Last month, Beijing said it was “extremely concerned” by a report that Japan has resisted returning to the United States more than 300 kg of mostly weapons-grade plutonium.
Kyodo News said the United States had pressed Japan to give back the nuclear material, which could be used to make up to 50 nuclear bombs. Japan had balked, but finally given in to U.S. demands, Kyodo said.
The material was bought for research purposes during the 1960s and the two governments will likely reach an official agreement on its return at the Nuclear Security Summit in The Hague in March, an education ministry official said.

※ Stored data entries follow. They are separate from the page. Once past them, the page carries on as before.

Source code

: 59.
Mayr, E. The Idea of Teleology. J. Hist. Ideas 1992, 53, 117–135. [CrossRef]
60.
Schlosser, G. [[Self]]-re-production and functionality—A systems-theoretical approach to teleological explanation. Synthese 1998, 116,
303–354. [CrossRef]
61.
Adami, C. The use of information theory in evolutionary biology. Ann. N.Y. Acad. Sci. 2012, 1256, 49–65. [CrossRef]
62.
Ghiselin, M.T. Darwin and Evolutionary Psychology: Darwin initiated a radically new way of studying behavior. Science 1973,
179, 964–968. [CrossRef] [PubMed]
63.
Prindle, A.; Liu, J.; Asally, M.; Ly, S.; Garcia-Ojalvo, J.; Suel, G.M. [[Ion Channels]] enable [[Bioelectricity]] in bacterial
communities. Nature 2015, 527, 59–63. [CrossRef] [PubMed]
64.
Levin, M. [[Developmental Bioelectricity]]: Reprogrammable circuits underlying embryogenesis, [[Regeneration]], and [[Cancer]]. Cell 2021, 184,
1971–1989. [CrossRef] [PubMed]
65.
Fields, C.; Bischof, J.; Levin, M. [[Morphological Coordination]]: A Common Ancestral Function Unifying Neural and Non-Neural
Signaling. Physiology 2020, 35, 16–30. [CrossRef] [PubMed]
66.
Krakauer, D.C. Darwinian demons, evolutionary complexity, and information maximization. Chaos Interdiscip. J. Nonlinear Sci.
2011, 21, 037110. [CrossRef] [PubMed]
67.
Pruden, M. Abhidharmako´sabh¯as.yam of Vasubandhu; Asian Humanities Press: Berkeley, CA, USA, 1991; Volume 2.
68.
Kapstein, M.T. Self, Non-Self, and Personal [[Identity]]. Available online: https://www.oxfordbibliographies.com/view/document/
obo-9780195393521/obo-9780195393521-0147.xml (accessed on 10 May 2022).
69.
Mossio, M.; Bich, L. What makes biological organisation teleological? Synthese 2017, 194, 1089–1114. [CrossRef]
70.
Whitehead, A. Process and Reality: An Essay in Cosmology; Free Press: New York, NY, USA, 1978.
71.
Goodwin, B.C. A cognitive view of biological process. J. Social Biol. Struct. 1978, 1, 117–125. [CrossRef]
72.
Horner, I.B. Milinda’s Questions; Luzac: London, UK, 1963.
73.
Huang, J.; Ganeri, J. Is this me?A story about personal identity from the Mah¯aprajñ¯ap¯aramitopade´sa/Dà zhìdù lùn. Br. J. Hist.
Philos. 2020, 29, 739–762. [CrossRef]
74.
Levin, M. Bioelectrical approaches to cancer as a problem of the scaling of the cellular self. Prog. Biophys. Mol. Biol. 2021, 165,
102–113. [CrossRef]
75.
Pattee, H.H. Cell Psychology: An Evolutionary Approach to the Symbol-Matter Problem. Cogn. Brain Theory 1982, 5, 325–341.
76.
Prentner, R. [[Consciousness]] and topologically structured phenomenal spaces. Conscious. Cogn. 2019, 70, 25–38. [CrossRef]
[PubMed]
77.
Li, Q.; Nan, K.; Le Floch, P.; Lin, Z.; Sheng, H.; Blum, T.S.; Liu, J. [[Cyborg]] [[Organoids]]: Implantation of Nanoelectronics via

Japan also has plutonium contained in spent nuclear fuel at civil reactor sites and reprocessing plants — totaling 159 tons at the end of 2012, according to Japanese data posted on the website of the International Atomic Energy Agency.
IAEA Director General Yukiya Amano, a veteran Japanese diplomat, said there was no sign that nuclear material in Japan “has the risk of being diverted” for military applications.
“We have drawn (the) conclusion that all nuclear materials in Japan stay in peaceful purposes,” he told a news conference in response to questions. “Therefore, I do not have (a) reason to have concern that this (material) . . . will be diverted.”
Tasked with preventing the spread of nuclear weapons, IAEA inspectors regularly check nuclear facilities around the world, including in Japan and other countries with nuclear power plants and other atomic facilities.